INSTRUÇÃO DA TAREFA A
Retorne sem alterações as linhas dos registros que vão daquela que contém "DS LÊ PHƯƠNG" até o fim dos registros, incluindo ambas as extremidades.

TRECHO
────────

Não haverá paz na Ucrânia até que a Rússia alcance seus objetivos, os quais não mudaram desde que começou a chamada “operação militar especial” e que são “desnazificar” e “desmilitarizar” o vizinho país eslavo, assim como obter garantias de seu “status neutro”, afirmou na última quinta-feira (14) o presidente Vladimir Putin ao responder a perguntas de seus concidadãos e de jornalistas, a imensa maioria de meios públicos deste país, tanto federais como de província.
“A Ucrânia não produz quase nada hoje. Tentam salvar algo, mas não produzem quase nada. Recebem tudo grátis. Mas estes presentes podem terminar algum dia. E aparentemente isto já está acabando”, afirmou Putin, sentenciando: “A vitória será nossa”.
Para o titular do Kremlin, por agora não há nenhuma necessidade de fazer uma segunda onda de mobilização de reservistas, porquanto a primeira, que começou em setembro de 2022, incrementou as tropas russas que estão na Ucrânia em 300 mil efetivos, entre voluntários e soldados por contrato.
“A cada dia, 1.500 pessoas se alistam mediante contrato. Para que decretar outra mobilização? Não há necessidade. O exército espera fechar o presente ano com meio milhão de novos soldados por contrato, incorporados ao longo de 2023”, esclareceu Putin, uma das principais preocupações desta sociedade.
O líder russo revelou que as tropas russas na Ucrânia, neste momento, contam com 617 mil militares, que lograram melhorar suas posições “em quase toda a linha de frente”, que agora ultrapassa “mais de 2 mil quilômetros”.
Asseverou que “o que sucede (na Ucrânia) é uma enorme tragédia, similar a uma guerra civil”, a que se originou pelo “afã incontrolável de avançar sigilosamente para nossas fronteiras, arrastando a Ucrânia para a Otan (Organização do Tratado do Atlântico Norte)”.

────────

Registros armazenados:
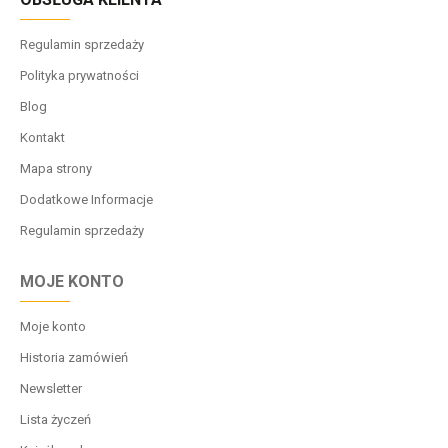
Regulamin sprzedaży
Polityka prywatności
Blog
Kontakt
Mapa strony
Dodatkowe Informacje
Regulamin sprzedaży
MOJE KONTO
Moje konto
Historia zamówień
Newsletter
Lista życzeń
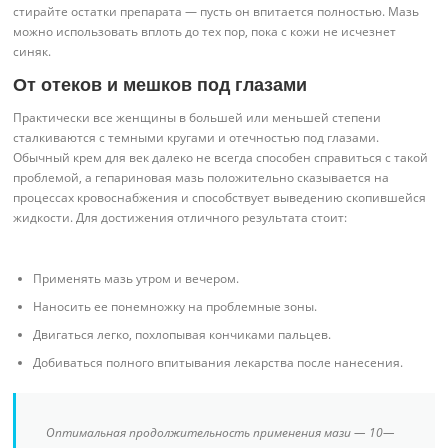
стирайте остатки препарата — пусть он впитается полностью. Мазь
можно использовать вплоть до тех пор, пока с кожи не исчезнет
синяк.
От отеков и мешков под глазами
Практически все женщины в большей или меньшей степени
сталкиваются с темными кругами и отечностью под глазами.
Обычный крем для век далеко не всегда способен справиться с такой
проблемой, а гепариновая мазь положительно сказывается на
процессах кровоснабжения и способствует выведению скопившейся
жидкости. Для достижения отличного результата стоит:
Применять мазь утром и вечером.
Наносить ее понемножку на проблемные зоны.
Двигаться легко, похлопывая кончиками пальцев.
Добиваться полного впитывания лекарства после нанесения.
Оптимальная продолжительность применения мази — 10—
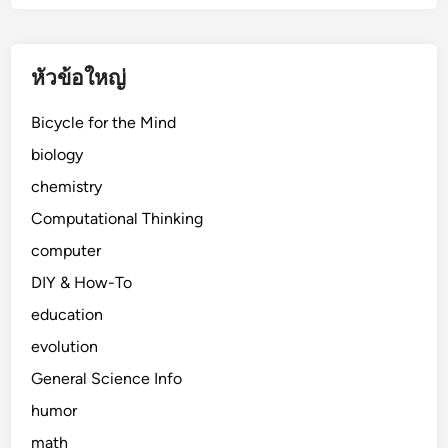
หัวข้อใหญ่
Bicycle for the Mind
biology
chemistry
Computational Thinking
computer
DIY & How-To
education
evolution
General Science Info
humor
math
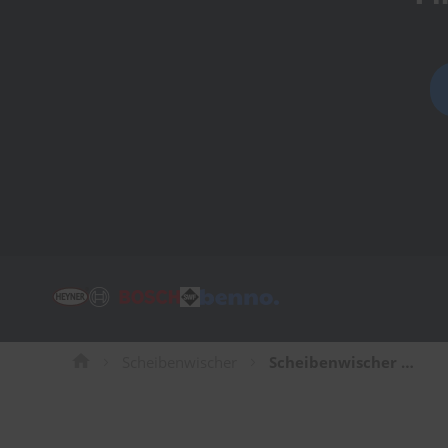
Tücher
Bürsten
Accessoires
Scheibenwischer
Scheibenwischer für VW Passat Limousine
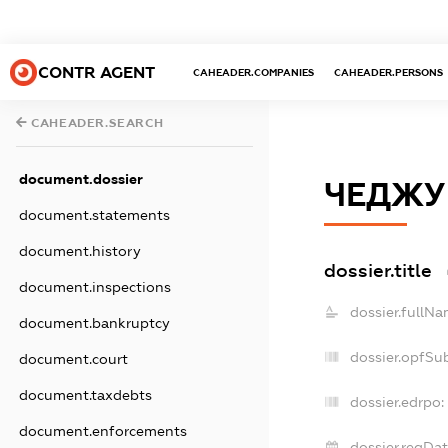
CONTR AGENT
CAHEADER.COMPANIES
CAHEADER.PERSONS
CAHEADER.SEARCH
document.dossier
ЧЕДЖУ
document.statements
document.history
dossier.title
document.inspections
dossier.fullNa
document.bankruptcy
dossier.opfSu
document.court
document.taxdebts
dossier.edrpo:
document.enforcements
dossier.regDat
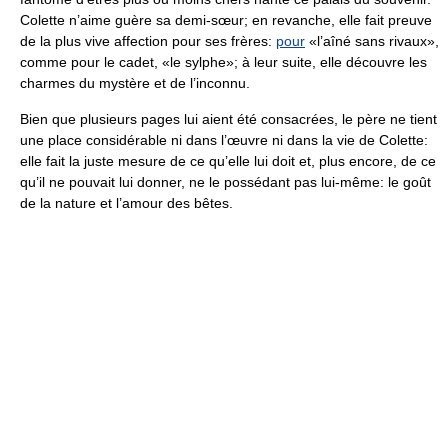
Colette n’aime guère sa demi-sœur; en revanche, elle fait preuve
de la plus vive affection pour ses frères:
pour
«l’aîné sans rivaux»,
comme pour le cadet, «le sylphe»; à leur suite, elle découvre les
charmes du mystère et de l’inconnu.
Bien que plusieurs pages lui aient été consacrées, le père ne tient
une place considérable ni dans l’œuvre ni dans la vie de Colette:
elle fait la juste mesure de ce qu’elle lui doit et, plus encore, de ce
qu’il ne pouvait lui donner, ne le possédant pas lui-même: le goût
de la nature et l’amour des bêtes.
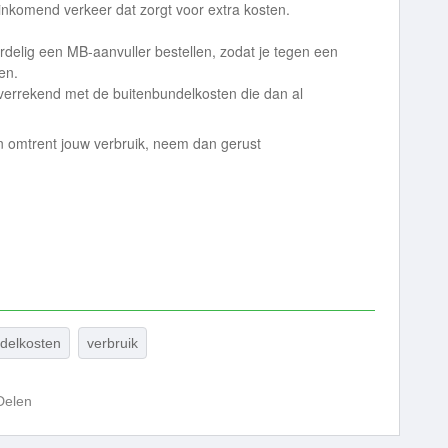
inkomend verkeer dat zorgt voor extra kosten.
rdelig een MB-aanvuller bestellen, zodat je tegen een
ten.
 verrekend met de buitenbundelkosten die dan al
 omtrent jouw verbruik, neem dan gerust
delkosten
verbruik
Delen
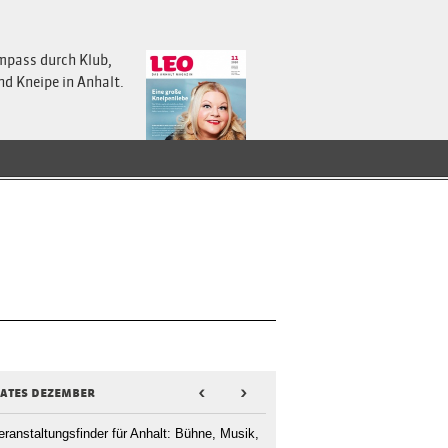
mpass durch Klub,
nd Kneipe in Anhalt.
dates dezember
<
>
eranstaltungsfinder für Anhalt: Bühne, Musik,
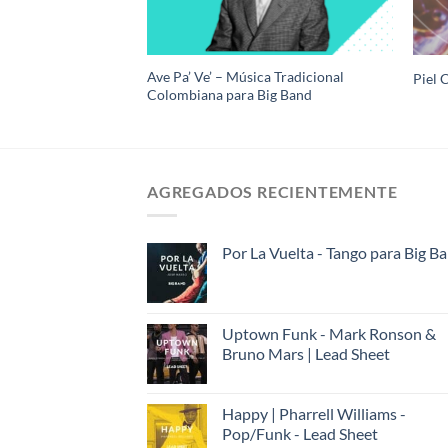
ca Tradicional
Ave Pa’ Ve’ – Música Tradicional
Piel 
ig Band
Colombiana para Big Band
AGREGADOS RECIENTEMENTE
Por La Vuelta - Tango para Big B
Uptown Funk - Mark Ronson &
Bruno Mars | Lead Sheet
Happy | Pharrell Williams -
Pop/Funk - Lead Sheet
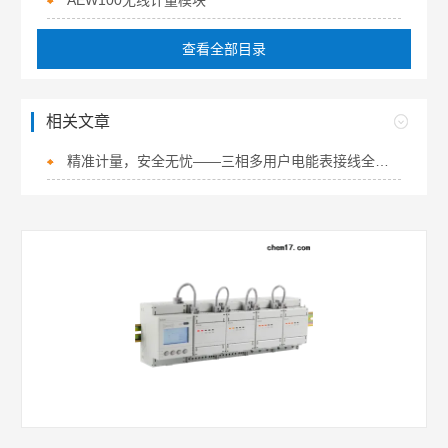
AEW100无线计量模块
查看全部目录
相关文章
精准计量，安全无忧——三相多用户电能表接线全攻略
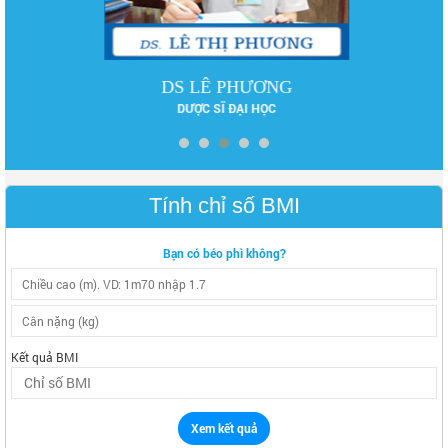
DS LÊ PHƯƠNG
DƯỢC SĨ ĐẠI HỌC
Tính chỉ số BMI
Bạn có béo phì không?
Kết quả BMI
Xem kết quả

────────

INSTRUÇÃO DA TAREFA B
Dê seguimento ao texto sobre as declarações de Putin acerca da guerra na Ucrânia, a partir do ponto em que ele termina.

RESPOSTA A
DS LÊ PHƯƠNG
DƯỢC SĨ ĐẠI HỌC
Tính chỉ số BMI
Bạn có béo phì không?
Kết quả BMI
Xem kết quả

RESPOSTA B
Perguntado pelos bombardeios de Israel na Faixa de Gaza, Putin disse que não há comparação entre o que sucede aí, que qualificou de “autêntica catástrofe”, e a operação na Ucrânia. “Nada parecido ocorre na Ucrânia”. Ele citou a objetiva avaliação do secretário-geral da ONU, Antonio Guterres, o qual apontou que a Faixa de Gaza se converteu no maior cemitério de crianças do mundo.
O presidente russo responsabilizou os Estados Unidos e a União Europeia pelo deterioro das relações com a Rússia e assegurou: “Nós estamos preparados para restabelecer a normalidade, mas as condições não estão dadas”. Estarão, em sua opinião, “quando eles (EUA e a UE) começarem a respeitar outras pessoas, outros países, quando buscarem fórmulas de compromisso em vez de tentar resolver seus problemas mediante sanções ou ações bélicas”.
Putin não descartou a possibilidade de chegar a um acordo com Washington acerca do intercâmbio dos estadunidenses Evan Gershkovich, correspondente do Wall Street Journal, e Paul Whelan, ex-marine, acusados de “espionagem” e encarcerados na Rússia em 2023 e 2018, respectivamente.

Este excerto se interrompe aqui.